**TEXTO EXTRAÍDO:**
No mesmo dia em que a Polícia Federal pediu a prisão preventiva dos quatro suspeitos de envolvimento na invasão de celulares de autoridades, investigada na Operação Spoofing — Danilo Cristiano Marques, Walter Delgatti Neto, Gustavo Henrique Santos e Suelen Priscila de Oliveira —, o ministro do Supremo Tribunal Federal (STF) Luiz Fux determinou que seja preservado o material resultante da invasão de celulares de diversas autoridades e pediu uma cópia do material, além da íntegra da investigação da Operação Spoofing.

Foi mais um lance na queda de braços entre o Supremo e os procuradores da força-tarefa da Lava-Jato. É que o ministro da Justiça, Sérgio Moro, havia anunciado a intenção de destruir os conteúdos das mensagens, o que foge a suas atribuições. A proibição de destruir o material valerá até decisão final do plenário do Supremo. Na semana passada, o ministro João Otávio de Noronha, presidente do Superior Tribunal de Justiça (STJ), havia recebido um telefonema de Moro comunicando que as mensagens seriam descartadas para “não devassar a intimidade de ninguém”.

Moro chegou a anunciar que mais de mil autoridades do país haviam sido bisbilhotadas pelos quatro hackers, mas esses números não se confirmaram ainda. Diante das intenções do ministro da Justiça, a Polícia Federal divulgou nota na qual dizia que preservará o “conteúdo de quaisquer mensagens que venham a ser localizadas no material” apreendido na Operação Spoofing, mas que caberia à Justiça definir o seu destino, no caso o juiz Vallisney Oliveira, da 10ª Vara de Brasília.

Sorteado para tratar do caso, em razão de um requerimento do PDT, porém, o ministro Fux determinou “a preservação do material probatório já colhido no bojo da Operação Spoofing e eventuais procedimentos correlatos até o julgamento final” do caso, requisitando “cópia do inteiro teor do inquérito, incluindo as provas”. A decisão é um tremendo constrangimento para Moro e os procuradores, principalmente Deltan Dallagnol, que até hoje não confirmaram nem desmentiram os diálogos contidos nas mensagens hackeadas.

**EXTRATO DE DADOS:**
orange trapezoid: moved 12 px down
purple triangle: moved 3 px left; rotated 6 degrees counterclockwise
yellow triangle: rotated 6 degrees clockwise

**A FAZER:**
1. No texto sobre a Operação Spoofing, quem é apontado como presidente do Superior Tribunal de Justiça?
2. Por favor, continue o texto sobre a Operação Spoofing a partir da última frase apresentada.
As linhas não têm relação com o texto sobre a Operação Spoofing.

**RESPOSTAS POR TAREFA:**
1. O ministro João Otávio de Noronha.

2.
Como se sabe, os quatro suspeitos foram presos após a divulgação de trocas de mensagens atribuídas ao então juiz federal Sérgio Moro e ao coordenador da Lava-Jato no Paraná, Deltan Dallagnol, por meio do aplicativo Telegram, em série de reportagens do site The Intercept Brasil, do jornalista americano Glenn Greenwald, ironicamente chamada de Vaza-Jato. O jornalista questiona a conduta de Moro na condução do processo, por seu envolvimento direto nas investigações, principalmente no julgamento do ex-presidente Luiz Inácio Lula da Silva, que está preso em Curitiba.

O hacker Walter Delgatti Neto, em depoimento à Polícia Federal, assumiu que entrou nas contas de procuradores da Lava-Jato e confirmou que repassou mensagens ao site The Intercept Brasil. A ex-deputada Manuela D’Ávila (PCdoB-RS) fez o contato entre o hacker e o jornalista. Agora, a Polícia Federal quer saber qual é o real envolvimento entre o hacker e Greenwald. O presidente Jair Bolsonaro chegou a insinuar que o jornalista seria preso, por envolvimento com os hackers, mas não há provas quanto a isso. A publicação do material e a preservação do sigilo da fonte são prerrogativas constitucionais, que garantem a liberdade de imprensa em todos os países democráticos do mundo, desde que não haja envolvimento financeiro ou operacional com o crime praticado para ofertar os dados.

Sigilo fiscal
Em outra decisão do Supremo que atinge a Operação Lava-Jato, o ministro Alexandre de Moraes determinou a suspensão de procedimentos de investigação da Receita Federal sobre 133 contribuintes, entre os quais o ministro Gilmar Mendes e a advogada Roberta Rangel, mulher do presidente do STF, ministro Dias Toffoli. A decisão de Moraes foi tomada em razão de “graves indícios de ilegalidade no direcionamento das apurações em andamento”. Para Moraes, houve “indevida quebra de sigilo” praticada por dois servidores da Receita, com “graves indícios da prática de infração funcional”. Ambos foram afastados das funções por Moraes.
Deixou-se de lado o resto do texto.